* Data provided
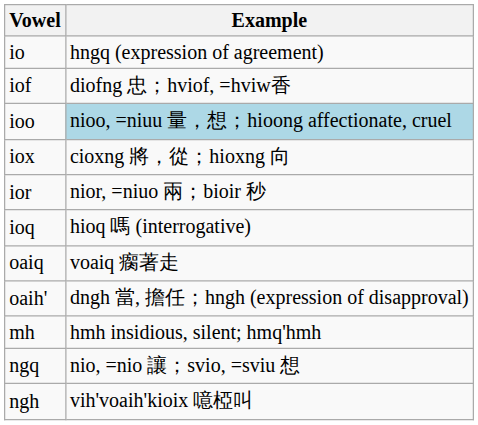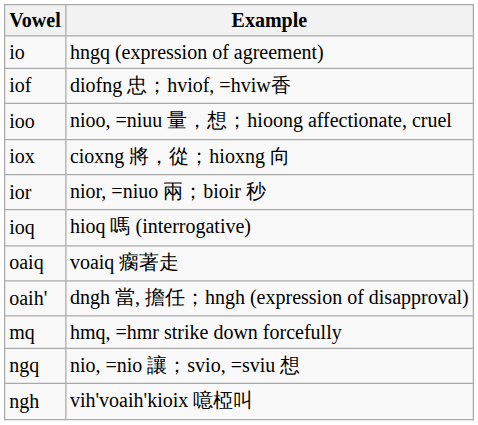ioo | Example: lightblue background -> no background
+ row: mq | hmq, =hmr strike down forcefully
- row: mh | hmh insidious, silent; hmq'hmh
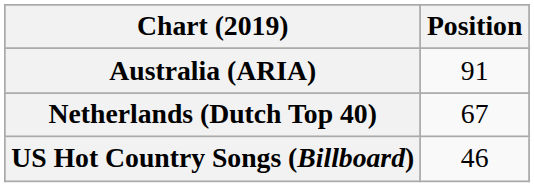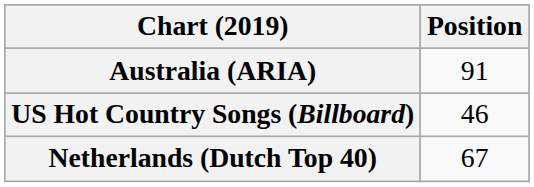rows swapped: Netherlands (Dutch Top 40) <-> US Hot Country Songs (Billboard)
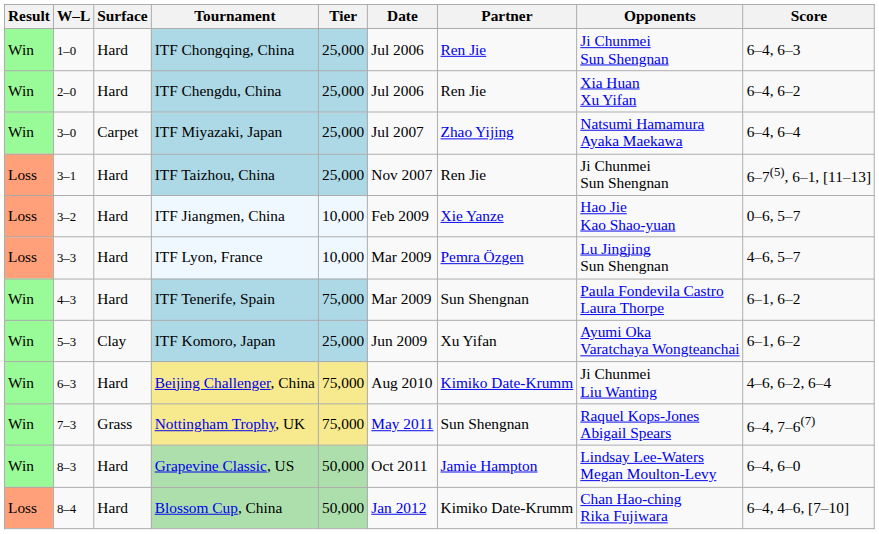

---

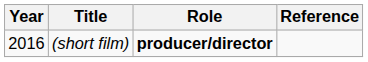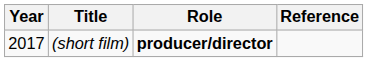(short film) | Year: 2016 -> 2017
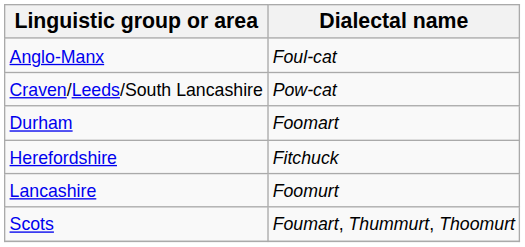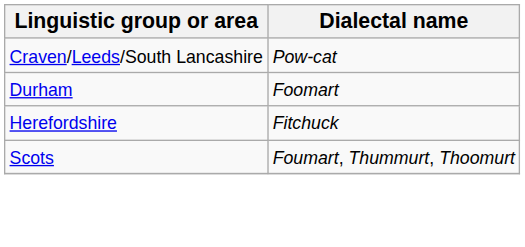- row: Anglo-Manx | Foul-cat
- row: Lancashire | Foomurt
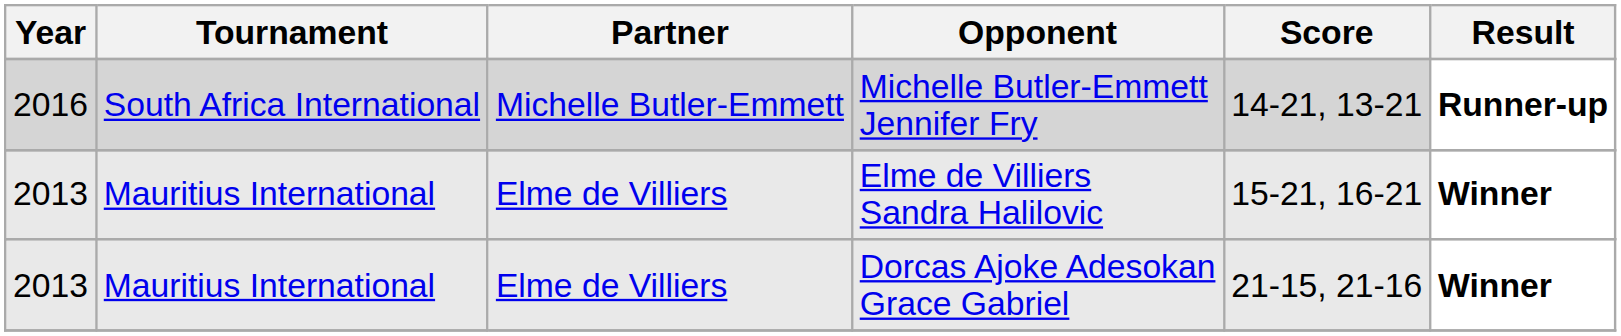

* Required task
Return the lines that begin at the one containing "(short film) | Year: 2016 -> 2017" and end after the one containing "- row: Lancashire | Foomurt", including both. Omit the pictures from your answer.

* The result
(short film) | Year: 2016 -> 2017
- row: Anglo-Manx | Foul-cat
- row: Lancashire | Foomurt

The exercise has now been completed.